A total of 211 PwPD met inclusion criteria at their baseline visit (LRRK2 n = 115, GBA n = 68, SNCA n = 15). LMMs displayed significant differences in genotypes longitudinally, with significant differences between LRRK2, GBA, and SNCA genotypes at multiple time points in dysarthria and dysphagia self-reports. LRRK2-genotyped participants routinely self-reported lower dysarthria (p < 0.001) and dysphagia severity for UPDRS (p < 0.001) and SCOPA-AUT (p = 0.007) questions.
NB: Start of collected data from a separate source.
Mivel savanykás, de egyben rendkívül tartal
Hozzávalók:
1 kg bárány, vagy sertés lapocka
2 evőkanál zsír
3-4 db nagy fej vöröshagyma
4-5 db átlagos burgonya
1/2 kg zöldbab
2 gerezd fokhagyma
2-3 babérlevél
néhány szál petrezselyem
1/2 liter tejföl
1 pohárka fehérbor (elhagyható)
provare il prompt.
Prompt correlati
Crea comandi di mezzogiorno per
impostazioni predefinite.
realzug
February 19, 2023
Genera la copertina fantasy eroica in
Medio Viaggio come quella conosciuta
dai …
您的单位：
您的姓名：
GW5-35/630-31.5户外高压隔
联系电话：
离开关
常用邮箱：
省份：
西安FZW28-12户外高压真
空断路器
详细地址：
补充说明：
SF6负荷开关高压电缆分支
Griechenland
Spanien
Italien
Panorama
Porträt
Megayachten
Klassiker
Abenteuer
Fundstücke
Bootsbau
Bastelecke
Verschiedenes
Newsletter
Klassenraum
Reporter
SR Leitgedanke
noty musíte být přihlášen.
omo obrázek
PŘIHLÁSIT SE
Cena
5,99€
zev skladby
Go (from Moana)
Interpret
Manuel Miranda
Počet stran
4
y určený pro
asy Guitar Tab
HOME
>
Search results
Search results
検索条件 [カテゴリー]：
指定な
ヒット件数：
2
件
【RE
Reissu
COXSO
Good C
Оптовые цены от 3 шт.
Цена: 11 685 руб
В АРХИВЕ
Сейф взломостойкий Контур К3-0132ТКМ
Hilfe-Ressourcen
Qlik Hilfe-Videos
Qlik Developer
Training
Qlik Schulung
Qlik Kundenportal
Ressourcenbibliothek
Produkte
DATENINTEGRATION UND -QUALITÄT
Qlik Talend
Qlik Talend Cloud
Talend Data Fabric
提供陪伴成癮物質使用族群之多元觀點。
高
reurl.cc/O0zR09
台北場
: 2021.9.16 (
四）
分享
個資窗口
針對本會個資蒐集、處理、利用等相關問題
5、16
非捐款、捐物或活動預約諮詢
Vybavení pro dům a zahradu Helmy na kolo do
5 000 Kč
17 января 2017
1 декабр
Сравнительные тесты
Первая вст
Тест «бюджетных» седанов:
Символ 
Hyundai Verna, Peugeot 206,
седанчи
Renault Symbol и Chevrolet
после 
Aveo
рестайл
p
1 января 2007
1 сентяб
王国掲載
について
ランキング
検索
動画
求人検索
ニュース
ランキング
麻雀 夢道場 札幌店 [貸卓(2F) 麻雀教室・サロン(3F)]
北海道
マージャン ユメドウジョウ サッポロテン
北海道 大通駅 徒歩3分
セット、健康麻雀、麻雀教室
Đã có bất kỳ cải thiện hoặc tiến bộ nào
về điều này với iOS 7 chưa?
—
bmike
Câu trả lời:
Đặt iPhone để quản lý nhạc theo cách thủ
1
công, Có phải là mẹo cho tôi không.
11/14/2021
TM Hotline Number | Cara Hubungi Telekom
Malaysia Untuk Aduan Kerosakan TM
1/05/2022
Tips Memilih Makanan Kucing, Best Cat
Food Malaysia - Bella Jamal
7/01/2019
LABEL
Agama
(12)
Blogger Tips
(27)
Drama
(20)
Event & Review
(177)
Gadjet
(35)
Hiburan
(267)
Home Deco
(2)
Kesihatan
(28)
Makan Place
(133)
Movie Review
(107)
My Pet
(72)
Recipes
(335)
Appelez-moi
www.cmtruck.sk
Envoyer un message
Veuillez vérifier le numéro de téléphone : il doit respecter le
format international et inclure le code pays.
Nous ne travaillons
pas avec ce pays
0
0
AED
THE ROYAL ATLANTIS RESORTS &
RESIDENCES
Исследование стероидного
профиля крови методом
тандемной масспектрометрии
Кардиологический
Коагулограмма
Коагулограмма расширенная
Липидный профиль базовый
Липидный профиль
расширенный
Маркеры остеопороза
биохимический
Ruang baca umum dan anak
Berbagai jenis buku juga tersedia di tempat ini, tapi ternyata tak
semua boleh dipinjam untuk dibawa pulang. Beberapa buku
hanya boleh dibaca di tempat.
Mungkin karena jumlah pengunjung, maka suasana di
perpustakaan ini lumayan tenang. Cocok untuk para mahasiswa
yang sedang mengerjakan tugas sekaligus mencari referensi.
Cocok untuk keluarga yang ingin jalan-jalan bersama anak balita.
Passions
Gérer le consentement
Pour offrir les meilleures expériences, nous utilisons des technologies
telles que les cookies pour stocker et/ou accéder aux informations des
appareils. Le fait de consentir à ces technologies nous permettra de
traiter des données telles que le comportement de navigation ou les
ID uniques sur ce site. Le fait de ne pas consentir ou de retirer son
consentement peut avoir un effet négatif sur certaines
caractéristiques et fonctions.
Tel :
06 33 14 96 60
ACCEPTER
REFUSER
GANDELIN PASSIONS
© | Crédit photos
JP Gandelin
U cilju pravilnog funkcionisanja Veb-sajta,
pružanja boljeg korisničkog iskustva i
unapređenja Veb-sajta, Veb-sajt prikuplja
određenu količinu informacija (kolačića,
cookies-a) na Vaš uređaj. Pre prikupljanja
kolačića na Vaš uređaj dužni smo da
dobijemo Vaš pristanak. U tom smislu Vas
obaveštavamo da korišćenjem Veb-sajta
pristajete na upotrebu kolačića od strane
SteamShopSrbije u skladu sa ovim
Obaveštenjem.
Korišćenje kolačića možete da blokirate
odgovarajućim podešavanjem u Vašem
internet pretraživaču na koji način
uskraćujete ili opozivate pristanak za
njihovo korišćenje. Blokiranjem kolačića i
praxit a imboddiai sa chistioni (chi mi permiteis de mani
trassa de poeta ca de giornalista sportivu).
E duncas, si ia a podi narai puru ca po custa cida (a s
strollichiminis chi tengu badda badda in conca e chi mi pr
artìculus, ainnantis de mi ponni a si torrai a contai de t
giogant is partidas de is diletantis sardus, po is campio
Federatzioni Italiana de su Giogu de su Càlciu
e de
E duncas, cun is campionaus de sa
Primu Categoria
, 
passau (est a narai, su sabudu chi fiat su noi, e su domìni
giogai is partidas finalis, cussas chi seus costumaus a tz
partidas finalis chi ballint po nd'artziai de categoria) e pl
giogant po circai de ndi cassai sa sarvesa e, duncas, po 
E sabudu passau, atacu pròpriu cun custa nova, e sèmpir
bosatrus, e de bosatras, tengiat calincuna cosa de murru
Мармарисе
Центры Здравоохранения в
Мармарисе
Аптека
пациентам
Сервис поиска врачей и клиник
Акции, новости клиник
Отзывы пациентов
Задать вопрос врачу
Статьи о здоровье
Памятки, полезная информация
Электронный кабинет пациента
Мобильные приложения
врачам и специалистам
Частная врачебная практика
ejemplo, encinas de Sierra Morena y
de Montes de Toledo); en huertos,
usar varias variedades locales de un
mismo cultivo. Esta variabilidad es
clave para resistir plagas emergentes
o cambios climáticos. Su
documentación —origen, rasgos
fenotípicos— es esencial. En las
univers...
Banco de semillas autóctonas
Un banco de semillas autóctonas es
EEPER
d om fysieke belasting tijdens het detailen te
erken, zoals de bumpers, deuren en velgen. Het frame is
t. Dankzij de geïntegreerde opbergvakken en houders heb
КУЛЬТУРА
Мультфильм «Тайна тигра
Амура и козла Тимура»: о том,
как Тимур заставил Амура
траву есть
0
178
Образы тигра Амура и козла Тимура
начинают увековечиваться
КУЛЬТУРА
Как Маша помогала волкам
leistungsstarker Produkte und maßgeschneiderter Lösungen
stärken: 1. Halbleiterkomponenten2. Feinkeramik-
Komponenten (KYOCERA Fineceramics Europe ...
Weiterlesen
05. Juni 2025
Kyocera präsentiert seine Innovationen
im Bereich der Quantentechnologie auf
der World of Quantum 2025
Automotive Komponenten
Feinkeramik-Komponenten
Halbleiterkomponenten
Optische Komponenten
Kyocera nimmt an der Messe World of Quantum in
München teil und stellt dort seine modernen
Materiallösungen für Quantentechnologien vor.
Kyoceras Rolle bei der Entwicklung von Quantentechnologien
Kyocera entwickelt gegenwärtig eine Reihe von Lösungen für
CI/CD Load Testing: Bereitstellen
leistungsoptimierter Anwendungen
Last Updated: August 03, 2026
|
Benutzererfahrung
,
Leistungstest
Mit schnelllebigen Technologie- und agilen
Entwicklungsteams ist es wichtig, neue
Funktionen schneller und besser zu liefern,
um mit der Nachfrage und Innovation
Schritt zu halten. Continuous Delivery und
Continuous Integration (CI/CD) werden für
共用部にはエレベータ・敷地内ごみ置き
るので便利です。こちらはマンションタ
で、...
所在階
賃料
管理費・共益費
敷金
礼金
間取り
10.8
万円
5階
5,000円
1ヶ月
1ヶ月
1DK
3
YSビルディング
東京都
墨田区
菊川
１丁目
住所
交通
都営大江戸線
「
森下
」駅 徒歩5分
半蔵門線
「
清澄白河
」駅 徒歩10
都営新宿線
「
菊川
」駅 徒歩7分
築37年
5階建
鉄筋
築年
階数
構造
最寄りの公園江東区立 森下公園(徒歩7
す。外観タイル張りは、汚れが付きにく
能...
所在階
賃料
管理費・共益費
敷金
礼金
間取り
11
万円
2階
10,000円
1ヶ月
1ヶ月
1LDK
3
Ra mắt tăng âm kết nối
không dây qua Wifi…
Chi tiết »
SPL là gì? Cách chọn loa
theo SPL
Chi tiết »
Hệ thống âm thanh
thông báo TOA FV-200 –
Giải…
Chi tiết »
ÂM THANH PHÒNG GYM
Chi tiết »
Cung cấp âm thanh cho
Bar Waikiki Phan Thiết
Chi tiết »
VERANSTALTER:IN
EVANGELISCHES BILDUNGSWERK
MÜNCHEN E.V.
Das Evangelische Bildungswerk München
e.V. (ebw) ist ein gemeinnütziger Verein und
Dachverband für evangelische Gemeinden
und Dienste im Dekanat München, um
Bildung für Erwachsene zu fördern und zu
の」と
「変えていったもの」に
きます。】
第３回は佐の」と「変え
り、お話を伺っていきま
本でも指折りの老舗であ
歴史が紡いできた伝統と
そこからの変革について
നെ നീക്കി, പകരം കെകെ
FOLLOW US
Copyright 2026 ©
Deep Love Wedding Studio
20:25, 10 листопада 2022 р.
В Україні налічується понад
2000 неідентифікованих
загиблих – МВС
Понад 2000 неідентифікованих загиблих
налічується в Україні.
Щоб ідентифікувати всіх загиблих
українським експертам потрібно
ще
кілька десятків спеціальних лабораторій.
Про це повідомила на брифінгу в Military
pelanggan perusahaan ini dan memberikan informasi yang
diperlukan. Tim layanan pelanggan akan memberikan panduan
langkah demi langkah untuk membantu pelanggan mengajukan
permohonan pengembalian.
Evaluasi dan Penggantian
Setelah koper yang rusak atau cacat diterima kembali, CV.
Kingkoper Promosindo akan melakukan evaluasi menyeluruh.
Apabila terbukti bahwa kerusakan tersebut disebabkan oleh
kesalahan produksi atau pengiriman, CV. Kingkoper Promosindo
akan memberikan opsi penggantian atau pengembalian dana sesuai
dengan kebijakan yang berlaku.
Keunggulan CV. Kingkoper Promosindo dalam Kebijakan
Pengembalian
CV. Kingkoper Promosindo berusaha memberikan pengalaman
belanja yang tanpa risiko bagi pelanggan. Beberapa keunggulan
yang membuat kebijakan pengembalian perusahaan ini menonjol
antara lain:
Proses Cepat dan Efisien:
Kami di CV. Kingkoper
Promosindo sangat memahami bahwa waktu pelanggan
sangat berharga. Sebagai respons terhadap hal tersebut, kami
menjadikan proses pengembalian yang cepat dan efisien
SNCA-genotyped participants self-reported the most severe dysarthria (p = 0.002) and dysphagia symptoms for UPDRS (p < 0.001) and SCOPA-AUT (p < 0.05) over time. There were no differences between genotypes at baseline, and no effects of motor phenotype at any time point.

CONCLUSIONS

This was the first study to examine longitudinally how genotypes in PD specifically impact self-reported dysarthria and dysphagia severity. Findings from our study suggest different genotypes of PD affect the degree of self-reporting dysarthria and dysphagia severity. Specifically, LRRK2 genotypes self-reported lower dysarthria and dysphagia severity, while SNCA genotypes self-reported the most severe dysarthria and dysphagia of this sample. Importantly, SNCA genotypes self-report a faster increase in severity over time compared to other genotypes. Substantially more work is needed to investigate the underlying physiological differences manifesting in dysarthria and dysphagia in different genotypes of PD.

WHAT THIS PAPER ADDS

What is already known on this subject Limited evidence is available regarding the effects that different genotypes of Parkinson's disease (PD) have on speech, voice, and swallowing. Current evidence suggests differences in voice acoustic signals between idiopathic and genetic Parkinson's, but with no other evidence in other domains such as swallowing. Additionally, there is no current data on how different genotypes perceive or report speech, voice, or swallowing impairment. What this study adds to the existing knowledge This study adds novel, preliminary evidence from a large open-source dataset that different genotypes of PD may report differential impairment in speech, voice, and swallowing. Importantly, the progression of reported dysarthria and dysphagia over time interacts with these genotypes, suggesting different genotypes experience differential impairment in dysarthria and dysphagia as time goes on. Specifically, SNCA-genotyped people with PD may report significantly greater dysarthria and dysphagia than other genotypes. What are the potential or actual clinical implications for this study? Clinically, this study highlights how different genotypes of PD experience dysarthria and dysphagia over the course of their disease and provides potentially relevant timelines of when these impairments reach clinically meaningful thresholds. As an example, baseline reports of dysarthria and dysphagia were similar and remained stable up to the third year of reports, where significant differences between genotypes began to emerge. This may provide clinicians with useful information regarding when to expect dysarthria and dysphagia in genotypic PD to manifest and when to best initiate additional assessment and treatment based on patient information.